Взглянув на небо, мы видим облака, Соснора — “снего-дубы”. И не подозреваем, что луна — “карманное зеркальце солнца”. В женских объятиях находим то, что искали вчера. И позавчера... И лишь Соснора вопрошает: “Что ты меня обнимаешь, как ножницы, дева?” Мы счастливы, мы просыпаемся “райским утром”, за окном тихая роскошь природы. Но вот он, эдем, по Сосноре:

 

Раем оросило, солнечно и утро...

Во дворе осина, а на ней Иуда.

 

Это стихи. Но и его проза являет собой продолжение лирики, иными, более философическими средствами: “Что-то во мне человеческое, видно, конец недалек...” Это из прозаического по способу размещения на странице “рождественского раскраса” “Вид на дверь”. Ну как в этой сентенции не распознать оружие русской лирической меланхолии, дактилический трехстопник: “Что-то во мне человеческое, / видно, конец недалек…”? Сходно писал Николай Асеев: “Простоволосые ивы / Бросили руки в ручьи. / Чайки кричали: „Чьи вы?“ / Мы отвечали: „Ничьи!“”. А из современников — Булат Окуджава: “Тьмою здесь все занавешено / И тишина, как на дне…”

Так что не лета, но сама поэзия клонит Виктора Соснору к свирепой прозе. Эта свирепость пугает, завораживает и влечет к себе так, как пугает, завораживает и влечет нежданно увиденный континент с неведомым зверьем. Все на нем для путешественника внове, но, не струсив и обжив эту землю, он удивится еще сильнее: уж не в Прибалтику ли его занесло? А скорее всего, он и из Питера никуда не уплывал, сидит себе на берегу Финского залива... И закат
в синих морских шелках — тот самый, на который глядишь ежевечерне. И как это ты не замечал до сих пор, что девушки, выходящие из воды, отсвечивают гладкой мокрой кожей, как зеркала? И “туман на море скользит как тень”. И — куда уж, кажется, безыскусней — по кромке воды бежит собака, “голова по-рыбьи болтается меж ног; вот выпал язык, не подняла, бежит далее...” Наконец темнеет, и целая лирическая сцена умещается в половину строки: “На улице был фонарь. Был поцелуй”.

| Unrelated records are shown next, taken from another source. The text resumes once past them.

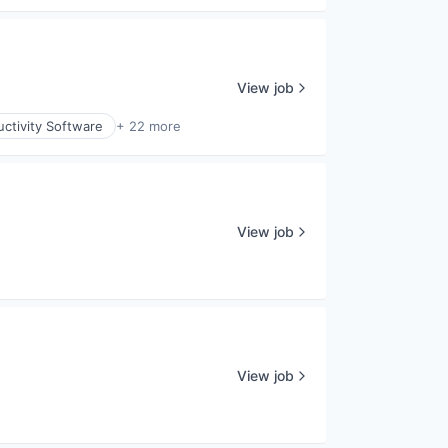
View job
ctivity Software
+ 22 more
View job
View job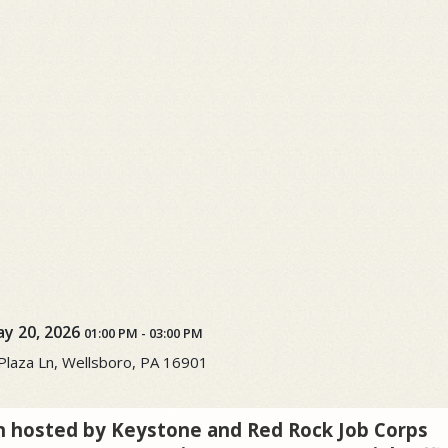
y 20, 2026
01:00 PM
-
03:00 PM
laza Ln, Wellsboro, PA 16901
n hosted by Keystone and Red Rock Job Corps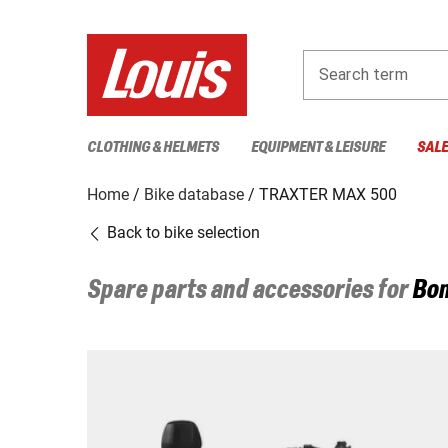
Search term
CLOTHING & HELMETS
EQUIPMENT & LEISURE
SAL
Home
Bike database
TRAXTER MAX 500
Back to bike selection
Spare parts and accessories for
Bo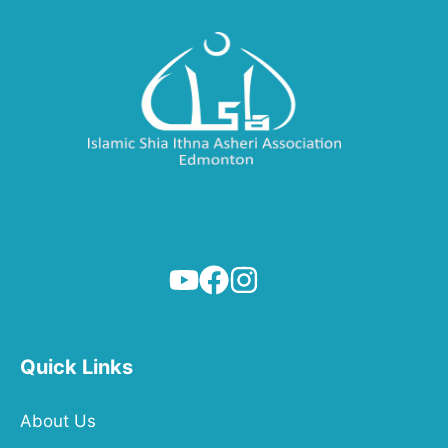
Quick Links
About Us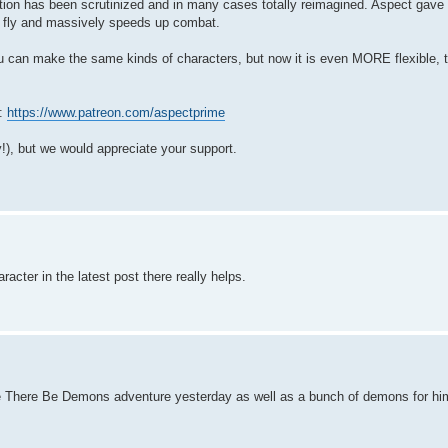
ction has been scrutinized and in many cases totally reimagined. Aspect gave 
he fly and massively speeds up combat.
 can make the same kinds of characters, but now it is even MORE flexible, 
n:
https://www.patreon.com/aspectprime
y!), but we would appreciate your support.
acter in the latest post there really helps.
e There Be Demons adventure yesterday as well as a bunch of demons for him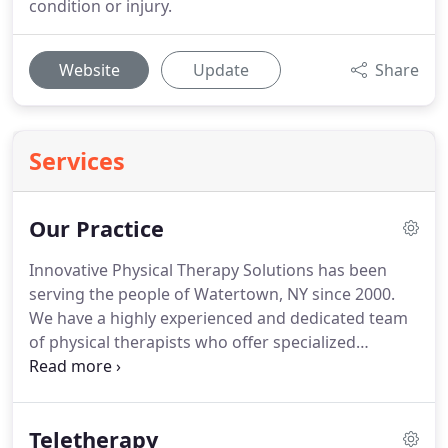
condition or injury.
Website
Update
Share
Services
Our Practice
Innovative Physical Therapy Solutions has been
serving the people of Watertown, NY since 2000.
We have a highly experienced and dedicated team
of physical therapists who offer specialized
treatment services for any pain, injury, or
discomfort you may be feeling.
Treatment is based
on partnership- between you and one of our
Teletherapy
experienced physical therapists, between leading-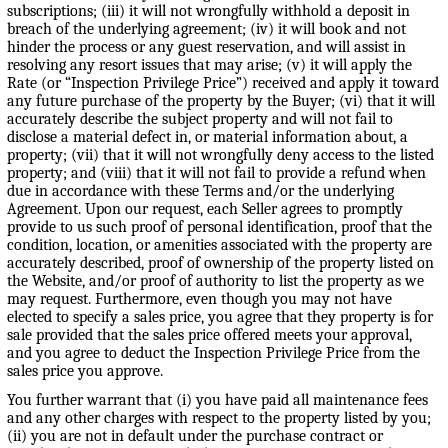
subscriptions; (iii) it will not wrongfully withhold a deposit in
breach of the underlying agreement; (iv) it will book and not
hinder the process or any guest reservation, and will assist in
resolving any resort issues that may arise; (v) it will apply the
Rate (or “Inspection Privilege Price”) received and apply it toward
any future purchase of the property by the Buyer; (vi) that it will
accurately describe the subject property and will not fail to
disclose a material defect in, or material information about, a
property; (vii) that it will not wrongfully deny access to the listed
property; and (viii) that it will not fail to provide a refund when
due in accordance with these Terms and/or the underlying
Agreement. Upon our request, each Seller agrees to promptly
provide to us such proof of personal identification, proof that the
condition, location, or amenities associated with the property are
accurately described, proof of ownership of the property listed on
the Website, and/or proof of authority to list the property as we
may request. Furthermore, even though you may not have
elected to specify a sales price, you agree that they property is for
sale provided that the sales price offered meets your approval,
and you agree to deduct the Inspection Privilege Price from the
sales price you approve.
You further warrant that (i) you have paid all maintenance fees
and any other charges with respect to the property listed by you;
(ii) you are not in default under the purchase contract or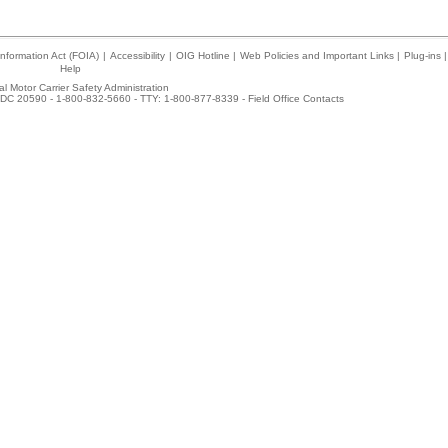
nformation Act (FOIA)
|
Accessibility
|
OIG Hotline
|
Web Policies and Important Links
|
Plug-ins
|
Help
l Motor Carrier Safety Administration
DC 20590 - 1-800-832-5660 - TTY: 1-800-877-8339 -
Field Office Contacts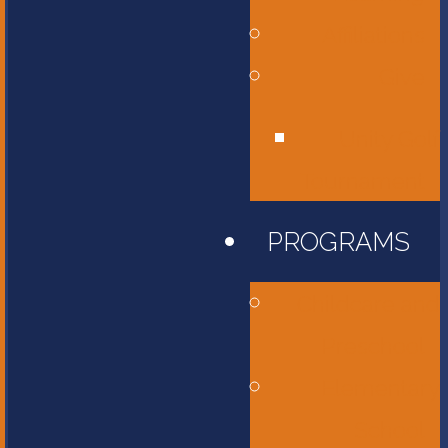
Affiliations
Give
Unity Golf
Tournament
PROGRAMS
Childcare and
Preschool
Elementary
School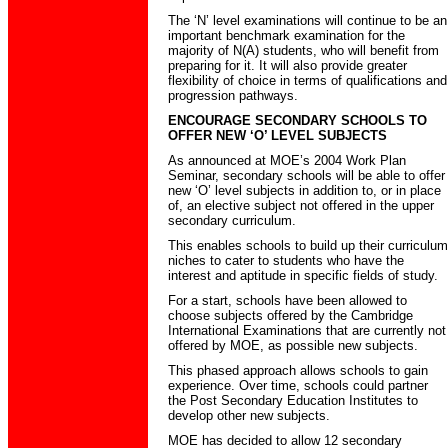
The ‘N’ level examinations will continue to be an
important benchmark examination for the
majority of N(A) students, who will benefit from
preparing for it. It will also provide greater
flexibility of choice in terms of qualifications and
progression pathways.
ENCOURAGE SECONDARY SCHOOLS TO
OFFER NEW ‘O’ LEVEL SUBJECTS
As announced at MOE’s 2004 Work Plan
Seminar, secondary schools will be able to offer
new ‘O’ level subjects in addition to, or in place
of, an elective subject not offered in the upper
secondary curriculum.
This enables schools to build up their curriculum
niches to cater to students who have the
interest and aptitude in specific fields of study.
For a start, schools have been allowed to
choose subjects offered by the Cambridge
International Examinations that are currently not
offered by MOE, as possible new subjects.
This phased approach allows schools to gain
experience. Over time, schools could partner
the Post Secondary Education Institutes to
develop other new subjects.
MOE has decided to allow 12 secondary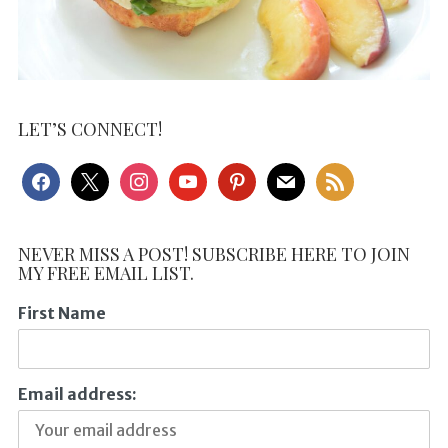
LET’S CONNECT!
facebook
x
instagram
youtube
pinterest
mail
rss
NEVER MISS A POST! SUBSCRIBE HERE TO JOIN
MY FREE EMAIL LIST.
First Name
Email address: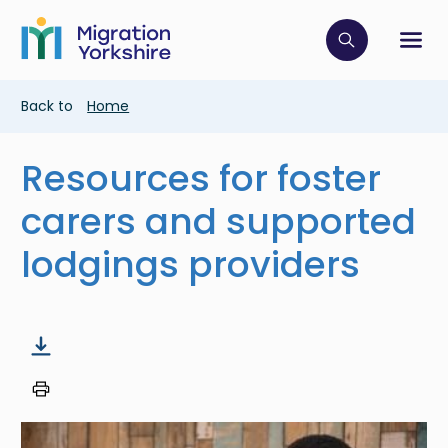
Skip
Skip
to
to
main
Click to op
Sh
main
content
content
Breadcrumb
Back to
Home
Resources for foster
carers and supported
lodgings providers
Image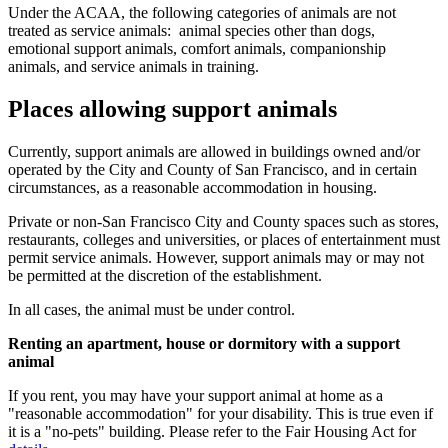
Under the ACAA, the following categories of animals are not
treated as service animals: animal species other than dogs,
emotional support animals, comfort animals, companionship
animals, and service animals in training.
Places allowing support animals
Currently, support animals are allowed in buildings owned and/or
operated by the City and County of San Francisco, and in certain
circumstances, as a reasonable accommodation in housing.
Private or non-San Francisco City and County spaces such as stores,
restaurants, colleges and universities, or places of entertainment must
permit service animals. However, support animals may or may not
be permitted at the discretion of the establishment.
In all cases, the animal must be under control.
Renting an apartment, house or dormitory with a support
animal
If you rent, you may have your support animal at home as a
"reasonable accommodation" for your disability. This is true even if
it is a "no-pets" building. Please refer to the Fair Housing Act for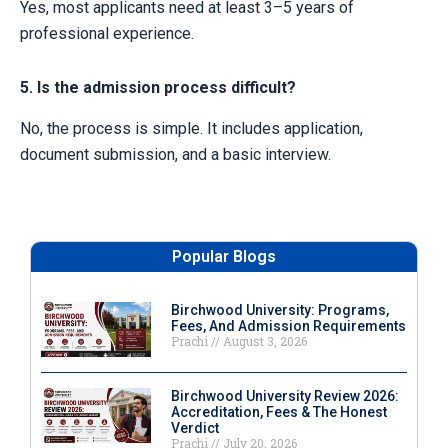
Yes, most applicants need at least 3–5 years of
professional experience.
5. Is the admission process difficult?
No, the process is simple. It includes application,
document submission, and a basic interview.
Popular Blogs
Birchwood University: Programs,
Fees, And Admission Requirements
Prachi
August 3, 2026
Birchwood University Review 2026:
Accreditation, Fees & The Honest
Verdict
Prachi
July 20, 2026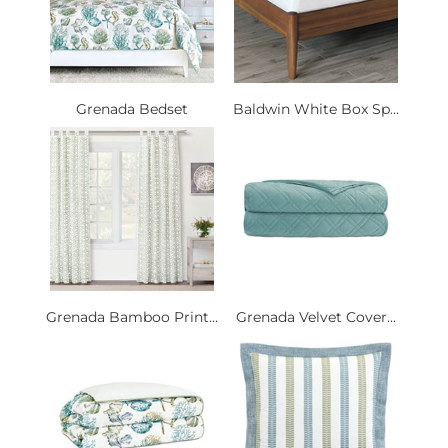
Grenada Bedset
Baldwin White Box Sp...
Grenada Bamboo Print...
Grenada Velvet Cover...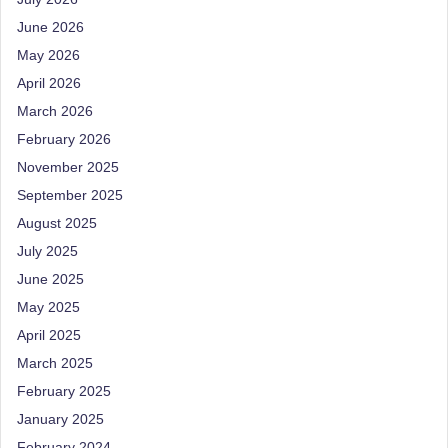
e
Dietitian
(RD),
June 2026
st
she
May 2026
N
offers
April 2026
a
u
March 2026
unique
tr
February 2026
360-
it
degree
November 2025
approach
September 2025
i
to
August 2025
o
health
July 2025
management
n
that
June 2025
is
has
May 2025
revolutionized
t
April 2025
patient
a
March 2025
care.
February 2025
n
January 2025
d
February 2024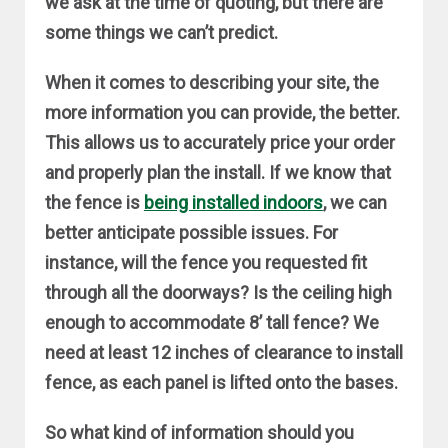
we ask at the time of quoting, but there are
some things we can’t predict.
When it comes to describing your site, the
more information you can provide, the better.
This allows us to accurately price your order
and properly plan the install. If we know that
the fence is
being installed indoors
, we can
better anticipate possible issues. For
instance, will the fence you requested fit
through all the doorways? Is the ceiling high
enough to accommodate 8’ tall fence? We
need at least 12 inches of clearance to install
fence, as each panel is lifted onto the bases.
So what kind of information should you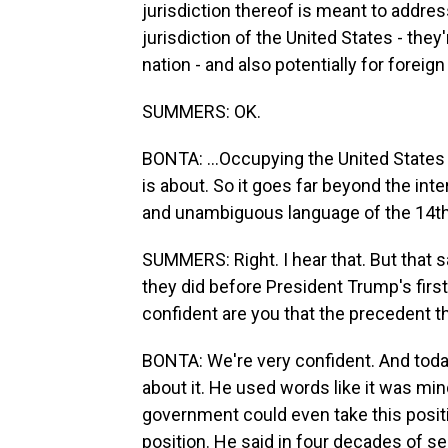
jurisdiction thereof is meant to addre
jurisdiction of the United States - they
nation - and also potentially for foreign 
SUMMERS: OK.
BONTA: ...Occupying the United States 
is about. So it goes far beyond the int
and unambiguous language of the 14th 
SUMMERS: Right. I hear that. But that s
they did before President Trump's firs
confident are you that the precedent t
BONTA: We're very confident. And toda
about it. He used words like it was min
government could even take this positio
position. He said in four decades of se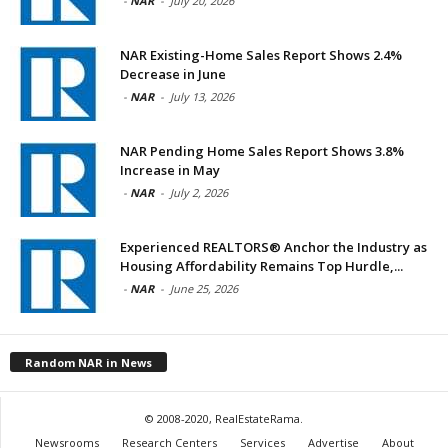
-
NAR
-
July 20, 2026
NAR Existing-Home Sales Report Shows 2.4%
Decrease in June
-
NAR
-
July 13, 2026
NAR Pending Home Sales Report Shows 3.8%
Increase in May
-
NAR
-
July 2, 2026
Experienced REALTORS® Anchor the Industry as
Housing Affordability Remains Top Hurdle,...
-
NAR
-
June 25, 2026
Random NAR in News
© 2008-2020, RealEstateRama.
Newsrooms
Research Centers
Services
Advertise
About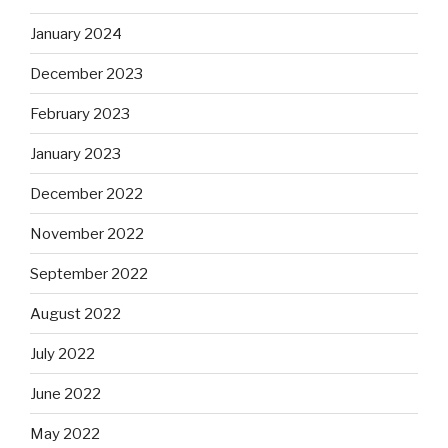
January 2024
December 2023
February 2023
January 2023
December 2022
November 2022
September 2022
August 2022
July 2022
June 2022
May 2022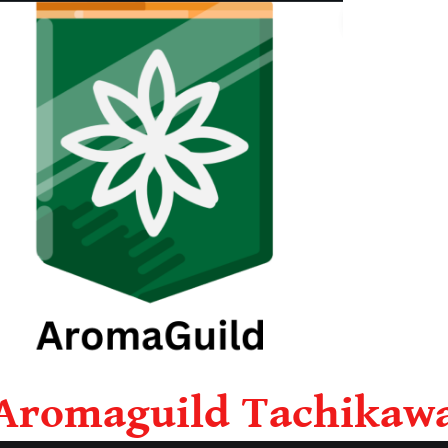
Aromaguild Tachikaw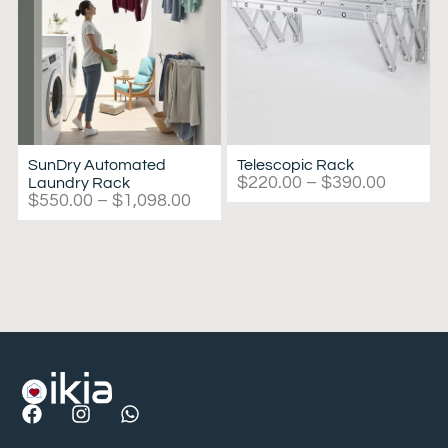
SunDry Automated
Telescopic Rack
$
220.00
–
$
390.00
Laundry Rack
$
550.00
–
$
1,098.00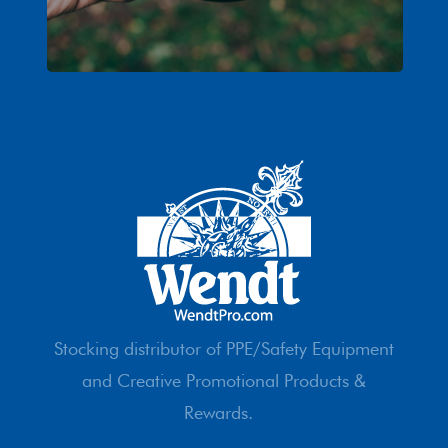
Stocking distributor of PPE/Safety Equipment
and Creative Promotional Products &
Rewards.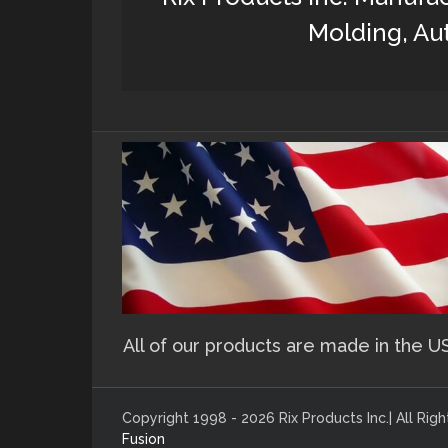
Molding, Aut
All of our products are made in the U
Copyright 1998 - 2026 Rix Products Inc.| All Ri
Fusion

Да это и есть лирика, в другом состоянии записанная в стихотворной форме:

 

Все было: фонарь, аптека,

Улица, поцелуй.

 

Блок этой лирике не помеха, он только усиливает достоверность переживания. Все, что изображает поэт, происходит и на наших глазах. Разница в том, что мы — увы! — не ощущаем мир как творящееся и творимое изо дня в день чудо. Не ощущаем, что бытие каждое утро и каждую ночь предлагает нам свои неразгаданные тайны.

И никогда не посмеем взмолиться так, как это делает Соснора: “Господи Бомже!”

А ведь и в самом деле: кто укажет нам Его местопребывание? И не о Христе ли, раньше чем о других, можно сказать: “Без определенного места жительства”?

Претворяя христианские образы и символы, Соснора, вместо утвердившегося христианского, изображает мир, с ним конкурирующий, творящийся параллельно и заново:

 

Здесь новая империя Куста

Горящего, — где дуб, явленец миру,

здесь с радостью бы родила Христа

Мария, если б здесь найти Марию.

                     (“Возвращение к морю”)

 

Мы листаем книгу собственной жизни как перевод с чужого языка, да еще и вставив ее в чужой переплет, — вот что противно Сосноре.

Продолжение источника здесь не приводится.